> What the task requires: Below are records; say how many of their lines include the word "format", giving nothing but the number.

> Available data:
________________________

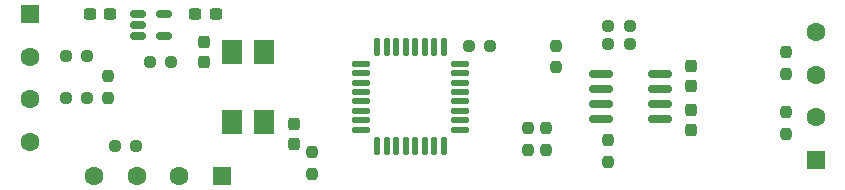
<source format=gbr>
%TF.GenerationSoftware,KiCad,Pcbnew,7.0.10-7.0.10~ubuntu22.04.1*%
%TF.CreationDate,2024-03-22T20:20:15-04:00*%
%TF.ProjectId,mechanicalkeyboard-touchid-hub,6d656368-616e-4696-9361-6c6b6579626f,rev?*%
%TF.SameCoordinates,Original*%
%TF.FileFunction,Soldermask,Top*%
%TF.FilePolarity,Negative*%
%FSLAX46Y46*%
G04 Gerber Fmt 4.6, Leading zero omitted, Abs format (unit mm)*
G04 Created by KiCad (PCBNEW 7.0.10-7.0.10~ubuntu22.04.1) date 2024-03-22 20:20:15*
%MOMM*%
%LPD*%
G01*
G04 APERTURE LIST*
G04 Aperture macros list*
%AMRoundRect*
0 Rectangle with rounded corners*
0 $1 Rounding radius*
0 $2 $3 $4 $5 $6 $7 $8 $9 X,Y pos of 4 corners*
0 Add a 4 corners polygon primitive as box body*
4,1,4,$2,$3,$4,$5,$6,$7,$8,$9,$2,$3,0*
0 Add four circle primitives for the rounded corners*
1,1,$1+$1,$2,$3*
1,1,$1+$1,$4,$5*
1,1,$1+$1,$6,$7*
1,1,$1+$1,$8,$9*
0 Add four rect primitives between the rounded corners*
20,1,$1+$1,$2,$3,$4,$5,0*
20,1,$1+$1,$4,$5,$6,$7,0*
20,1,$1+$1,$6,$7,$8,$9,0*
20,1,$1+$1,$8,$9,$2,$3,0*%
G04 Aperture macros list end*
%ADD10RoundRect,0.237500X-0.237500X0.250000X-0.237500X-0.250000X0.237500X-0.250000X0.237500X0.250000X0*%
%ADD11RoundRect,0.237500X0.237500X-0.250000X0.237500X0.250000X-0.237500X0.250000X-0.237500X-0.250000X0*%
%ADD12RoundRect,0.237500X-0.250000X-0.237500X0.250000X-0.237500X0.250000X0.237500X-0.250000X0.237500X0*%
%ADD13RoundRect,0.250000X-0.550000X0.550000X-0.550000X-0.550000X0.550000X-0.550000X0.550000X0.550000X0*%
%ADD14C,1.600000*%
%ADD15RoundRect,0.250000X0.550000X-0.550000X0.550000X0.550000X-0.550000X0.550000X-0.550000X-0.550000X0*%
%ADD16RoundRect,0.150000X-0.825000X-0.150000X0.825000X-0.150000X0.825000X0.150000X-0.825000X0.150000X0*%
%ADD17RoundRect,0.237500X-0.237500X0.300000X-0.237500X-0.300000X0.237500X-0.300000X0.237500X0.300000X0*%
%ADD18RoundRect,0.125000X0.125000X-0.625000X0.125000X0.625000X-0.125000X0.625000X-0.125000X-0.625000X0*%
%ADD19RoundRect,0.125000X0.625000X-0.125000X0.625000X0.125000X-0.625000X0.125000X-0.625000X-0.125000X0*%
%ADD20RoundRect,0.237500X0.237500X-0.300000X0.237500X0.300000X-0.237500X0.300000X-0.237500X-0.300000X0*%
%ADD21RoundRect,0.237500X-0.300000X-0.237500X0.300000X-0.237500X0.300000X0.237500X-0.300000X0.237500X0*%
%ADD22RoundRect,0.250000X0.550000X0.550000X-0.550000X0.550000X-0.550000X-0.550000X0.550000X-0.550000X0*%
%ADD23RoundRect,0.150000X-0.512500X-0.150000X0.512500X-0.150000X0.512500X0.150000X-0.512500X0.150000X0*%
%ADD24R,1.700000X2.100000*%
G04 APERTURE END LIST*
D10*
%TO.C,R15*%
X93700000Y-50287500D03*
X93700000Y-52112500D03*
%TD*%
D11*
%TO.C,R14*%
X89300000Y-44125000D03*
X89300000Y-42300000D03*
%TD*%
D12*
%TO.C,R13*%
X81900000Y-42300000D03*
X83725000Y-42300000D03*
%TD*%
D13*
%TO.C,J1*%
X44704000Y-39624000D03*
D14*
X44704000Y-43224000D03*
X44704000Y-46824000D03*
X44704000Y-50424000D03*
%TD*%
D12*
%TO.C,R7*%
X93700000Y-42200000D03*
X95525000Y-42200000D03*
%TD*%
%TO.C,R6*%
X93700000Y-40676000D03*
X95525000Y-40676000D03*
%TD*%
D10*
%TO.C,R5*%
X86868000Y-49276000D03*
X86868000Y-51101000D03*
%TD*%
D11*
%TO.C,R9*%
X108712000Y-49784000D03*
X108712000Y-47959000D03*
%TD*%
D10*
%TO.C,R10*%
X68580000Y-51308000D03*
X68580000Y-53133000D03*
%TD*%
D15*
%TO.C,J3*%
X111252000Y-51948000D03*
D14*
X111252000Y-48348000D03*
X111252000Y-44748000D03*
X111252000Y-41148000D03*
%TD*%
D16*
%TO.C,U3*%
X93094000Y-44704000D03*
X93094000Y-45974000D03*
X93094000Y-47244000D03*
X93094000Y-48514000D03*
X98044000Y-48514000D03*
X98044000Y-47244000D03*
X98044000Y-45974000D03*
X98044000Y-44704000D03*
%TD*%
D17*
%TO.C,C5*%
X59436000Y-41963000D03*
X59436000Y-43688000D03*
%TD*%
D10*
%TO.C,R4*%
X88392000Y-49276000D03*
X88392000Y-51101000D03*
%TD*%
D12*
%TO.C,R3*%
X47780000Y-43180000D03*
X49605000Y-43180000D03*
%TD*%
%TO.C,R2*%
X47780000Y-46736000D03*
X49605000Y-46736000D03*
%TD*%
D18*
%TO.C,U1*%
X74156000Y-50800000D03*
X74956000Y-50800000D03*
X75756000Y-50800000D03*
X76556000Y-50800000D03*
X77356000Y-50800000D03*
X78156000Y-50800000D03*
X78956000Y-50800000D03*
X79756000Y-50800000D03*
D19*
X81131000Y-49425000D03*
X81131000Y-48625000D03*
X81131000Y-47825000D03*
X81131000Y-47025000D03*
X81131000Y-46225000D03*
X81131000Y-45425000D03*
X81131000Y-44625000D03*
X81131000Y-43825000D03*
D18*
X79756000Y-42450000D03*
X78956000Y-42450000D03*
X78156000Y-42450000D03*
X77356000Y-42450000D03*
X76556000Y-42450000D03*
X75756000Y-42450000D03*
X74956000Y-42450000D03*
X74156000Y-42450000D03*
D19*
X72781000Y-43825000D03*
X72781000Y-44625000D03*
X72781000Y-45425000D03*
X72781000Y-46225000D03*
X72781000Y-47025000D03*
X72781000Y-47825000D03*
X72781000Y-48625000D03*
X72781000Y-49425000D03*
%TD*%
D20*
%TO.C,C2*%
X100714000Y-45720000D03*
X100714000Y-43995000D03*
%TD*%
D21*
%TO.C,C1*%
X58727000Y-39624000D03*
X60452000Y-39624000D03*
%TD*%
D20*
%TO.C,C4*%
X67056000Y-50646500D03*
X67056000Y-48921500D03*
%TD*%
D21*
%TO.C,C6*%
X49784000Y-39624000D03*
X51509000Y-39624000D03*
%TD*%
D22*
%TO.C,J2*%
X60960000Y-53340000D03*
D14*
X57360000Y-53340000D03*
X53760000Y-53340000D03*
X50160000Y-53340000D03*
%TD*%
D23*
%TO.C,U2*%
X53848000Y-39624000D03*
X53848000Y-40574000D03*
X53848000Y-41524000D03*
X56123000Y-41524000D03*
X56123000Y-39624000D03*
%TD*%
D24*
%TO.C,Y1*%
X61816000Y-42868000D03*
X61816000Y-48768000D03*
X64516000Y-48768000D03*
X64516000Y-42868000D03*
%TD*%
D11*
%TO.C,R1*%
X51308000Y-46736000D03*
X51308000Y-44911000D03*
%TD*%
D17*
%TO.C,C3*%
X100714000Y-47752000D03*
X100714000Y-49477000D03*
%TD*%
D10*
%TO.C,R8*%
X108712000Y-42879000D03*
X108712000Y-44704000D03*
%TD*%
D12*
%TO.C,R11*%
X51919500Y-50800000D03*
X53744500Y-50800000D03*
%TD*%
%TO.C,R12*%
X54864000Y-43688000D03*
X56689000Y-43688000D03*
%TD*%
M02*

</source>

________________________

> Response below: 2